BEGIN Task input
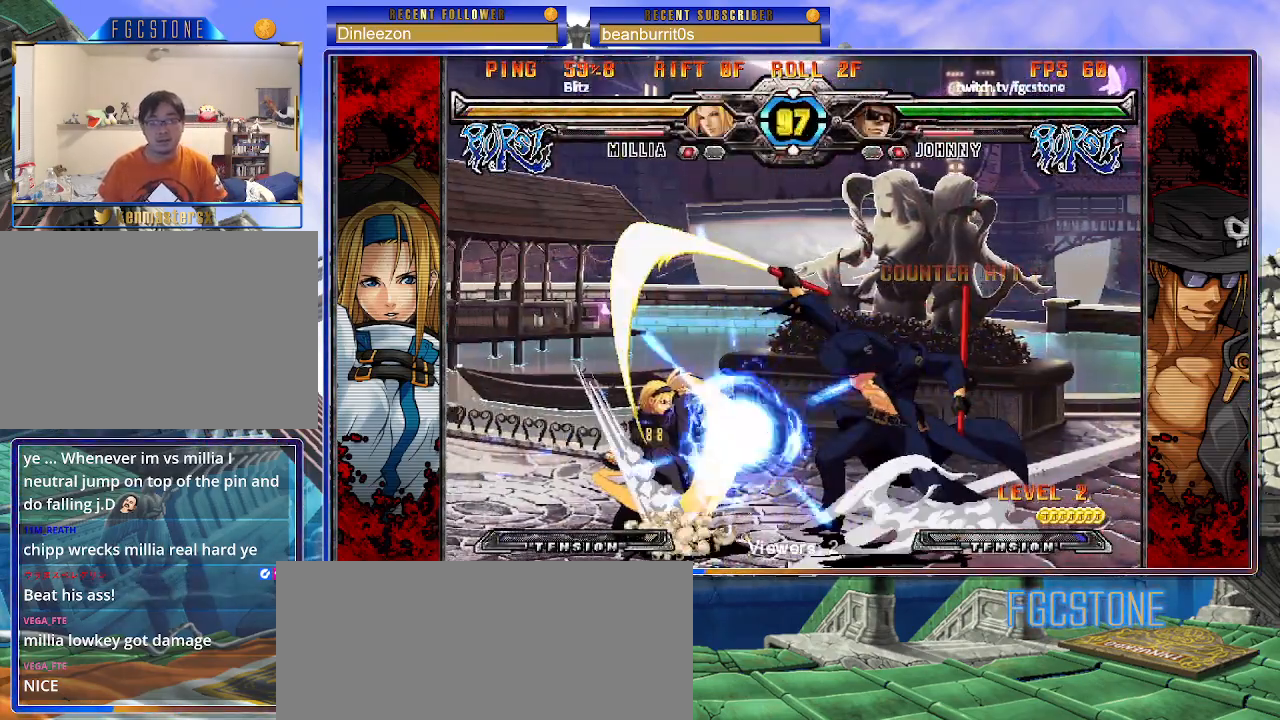
{"buttons": ["K"], "left_stick": "down-right", "events": [[17, "K", "down"], [50, "left_stick", "center"], [150, "HS", "down"], [167, "left_stick", "down-right"], [200, "HS", "up"]]}
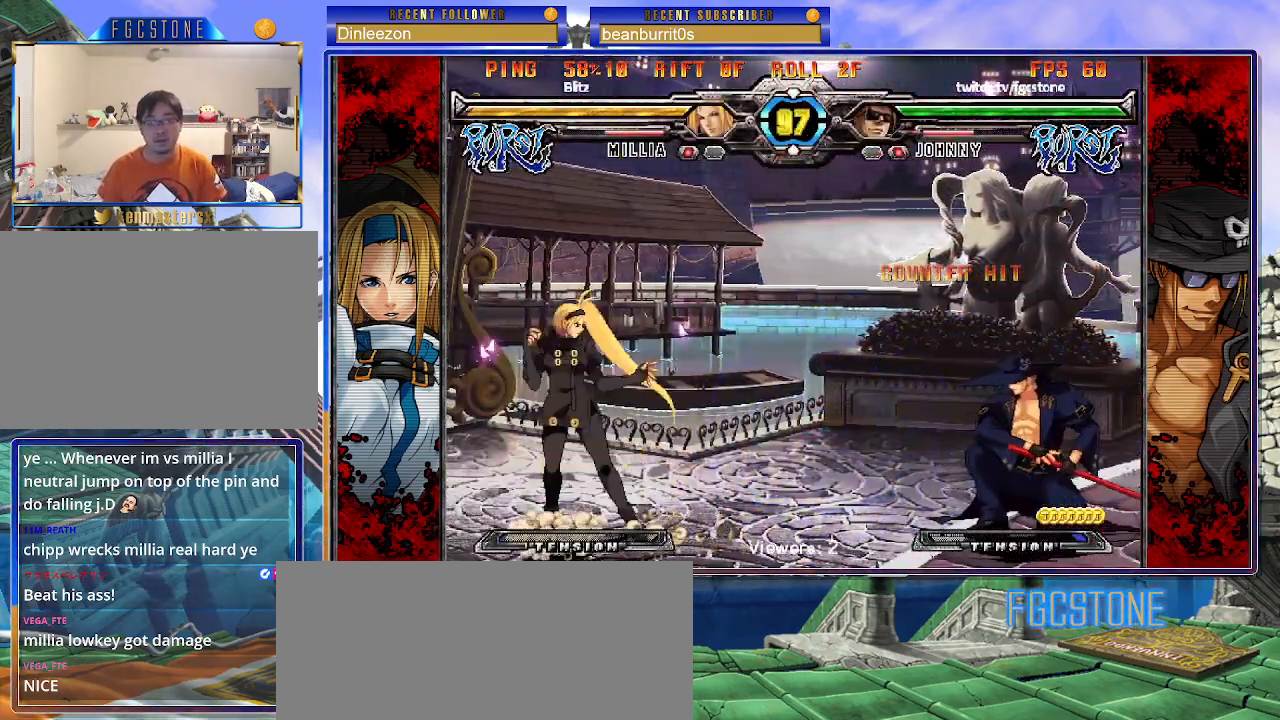
{"buttons": ["HS"], "left_stick": "right", "events": [[383, "K", "up"], [483, "HS", "down"], [483, "left_stick", "right"]]}
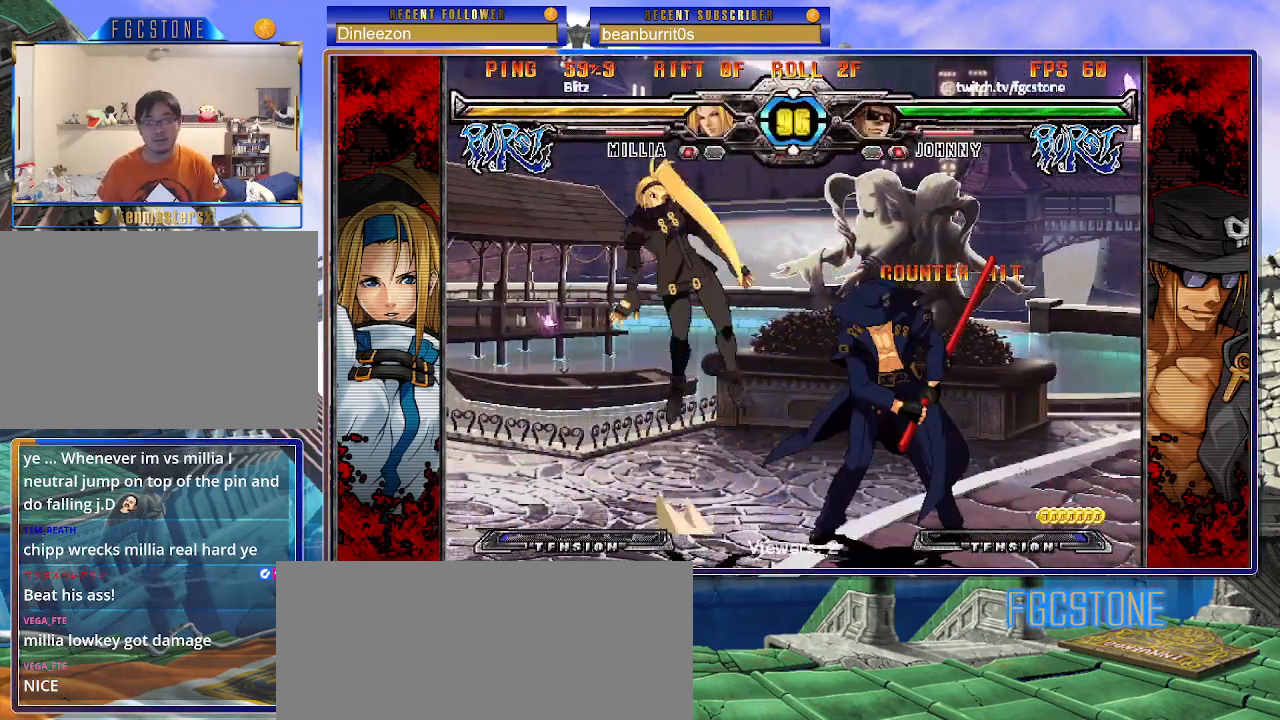
{"buttons": [], "left_stick": "center", "events": [[100, "HS", "up"], [317, "left_stick", "down"], [417, "left_stick", "left"], [433, "P", "down"], [467, "left_stick", "center"], [500, "P", "up"]]}
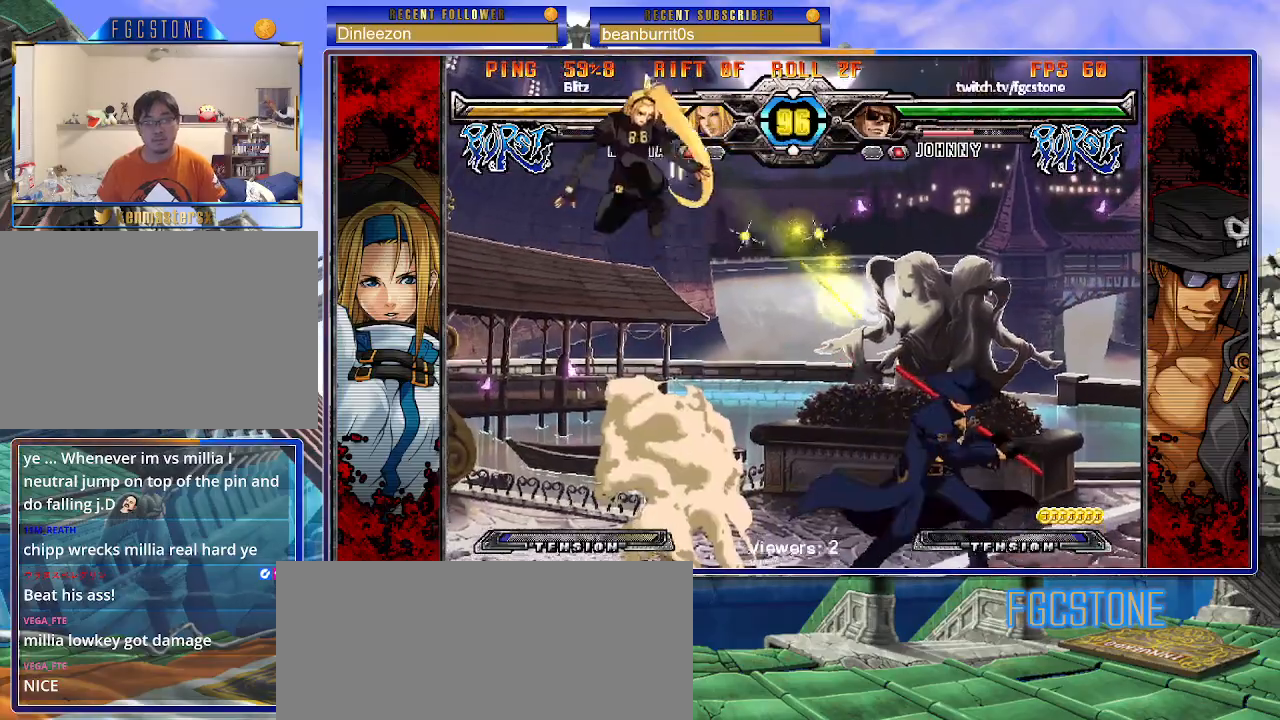
{"buttons": [], "left_stick": "right", "events": [[167, "left_stick", "right"]]}
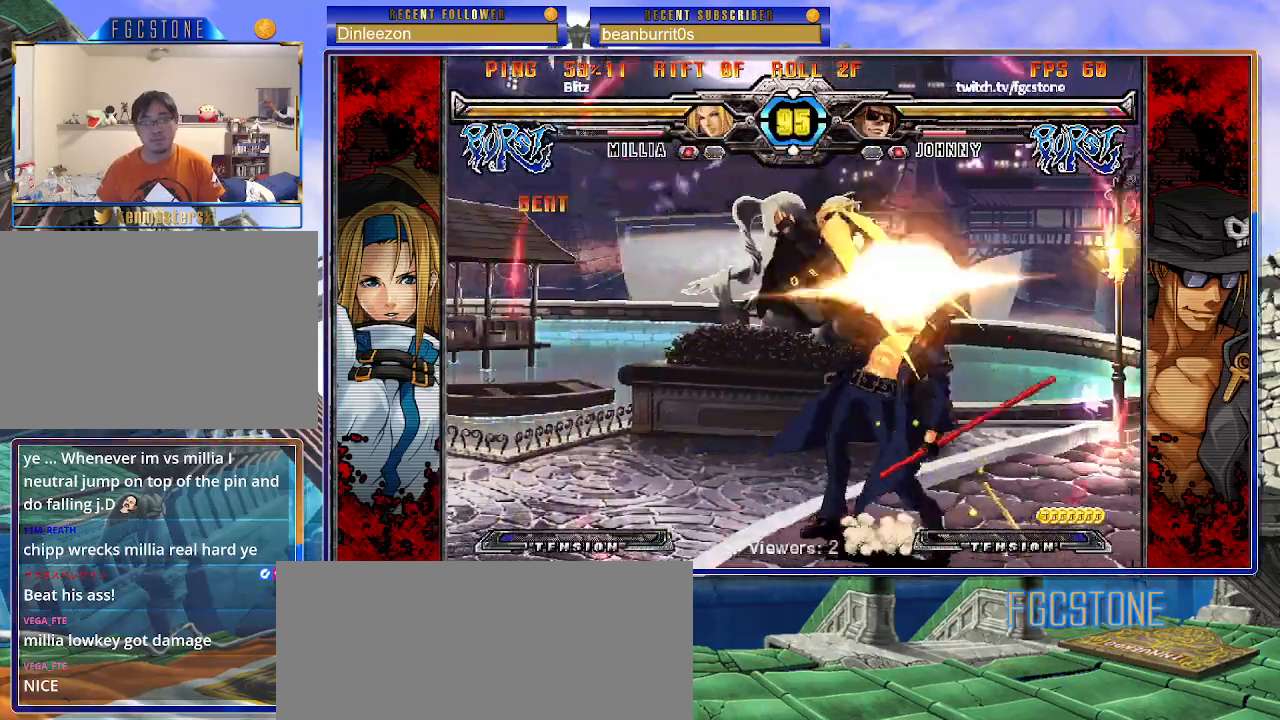
{"buttons": [], "left_stick": "right", "events": []}
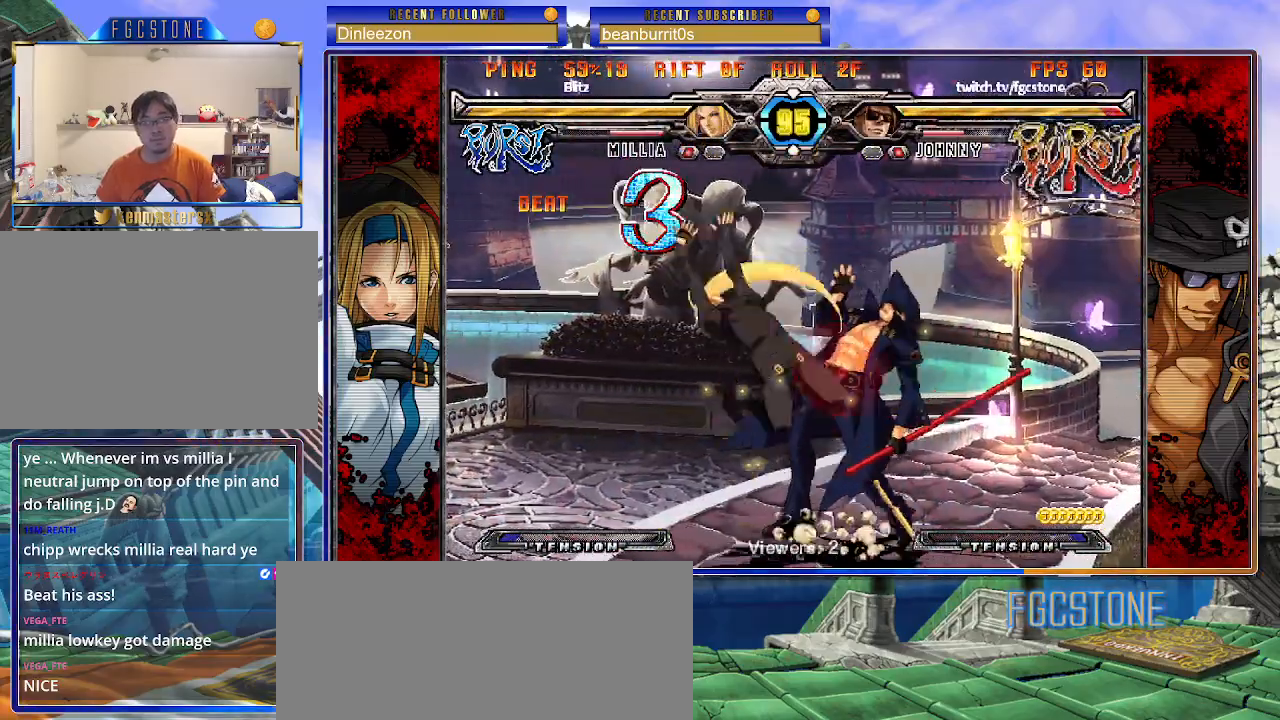
{"buttons": [], "left_stick": "down-right", "events": [[183, "K", "down"], [317, "K", "up"], [400, "left_stick", "down-right"]]}
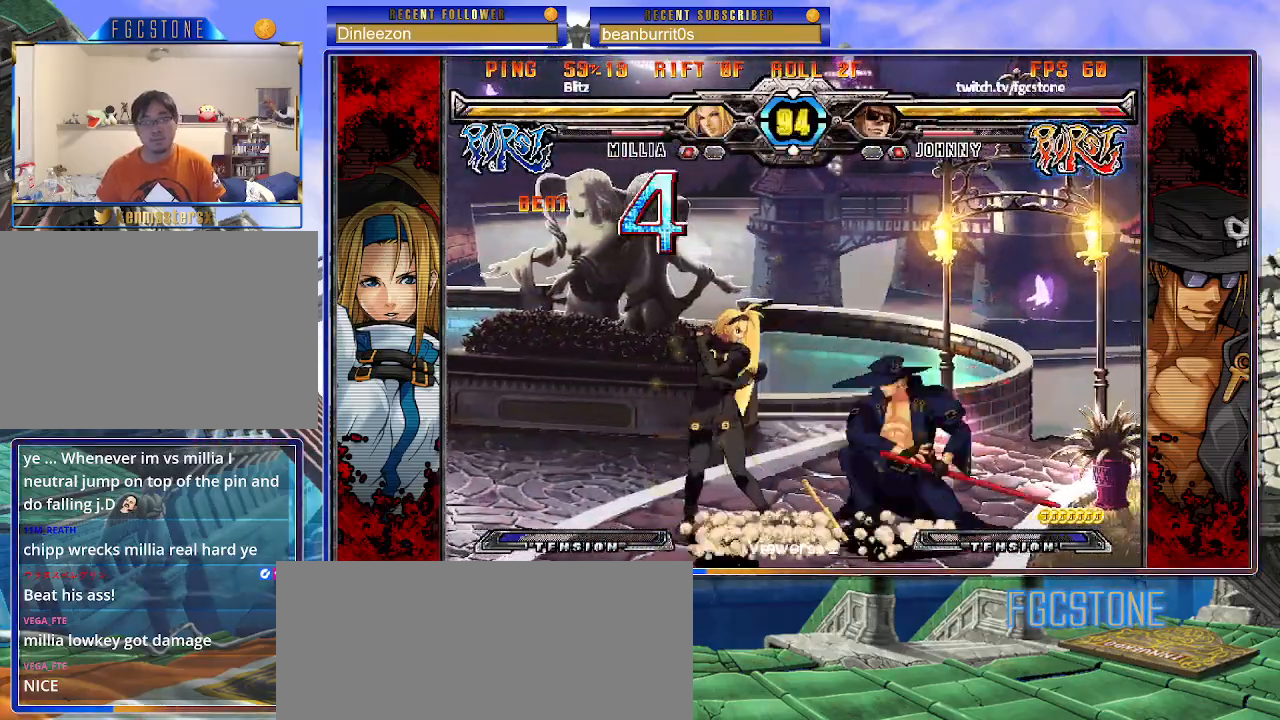
{"buttons": [], "left_stick": "right", "events": [[200, "left_stick", "right"], [250, "K", "down"], [333, "K", "up"]]}
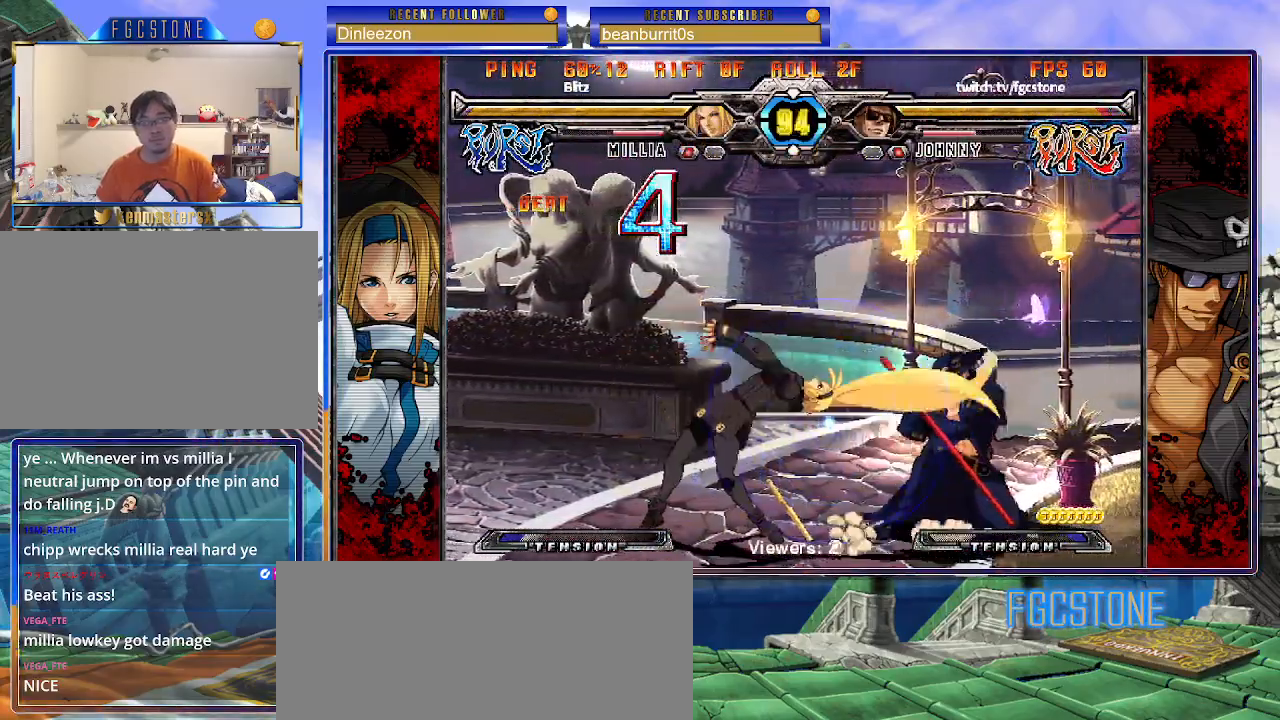
{"buttons": [], "left_stick": "right", "events": [[50, "K", "down"], [150, "K", "up"], [283, "left_stick", "center"], [450, "left_stick", "right"]]}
END Task input
Although the records include pictures, output only their text, exactly and completely.

**Exercise output**
{"buttons": ["K"], "left_stick": "down-right", "events": [[17, "K", "down"], [50, "left_stick", "center"], [150, "HS", "down"], [167, "left_stick", "down-right"], [200, "HS", "up"]]}
{"buttons": ["HS"], "left_stick": "right", "events": [[383, "K", "up"], [483, "HS", "down"], [483, "left_stick", "right"]]}
{"buttons": [], "left_stick": "center", "events": [[100, "HS", "up"], [317, "left_stick", "down"], [417, "left_stick", "left"], [433, "P", "down"], [467, "left_stick", "center"], [500, "P", "up"]]}
{"buttons": [], "left_stick": "right", "events": [[167, "left_stick", "right"]]}
{"buttons": [], "left_stick": "right", "events": []}
{"buttons": [], "left_stick": "down-right", "events": [[183, "K", "down"], [317, "K", "up"], [400, "left_stick", "down-right"]]}
{"buttons": [], "left_stick": "right", "events": [[200, "left_stick", "right"], [250, "K", "down"], [333, "K", "up"]]}
{"buttons": [], "left_stick": "right", "events": [[50, "K", "down"], [150, "K", "up"], [283, "left_stick", "center"], [450, "left_stick", "right"]]}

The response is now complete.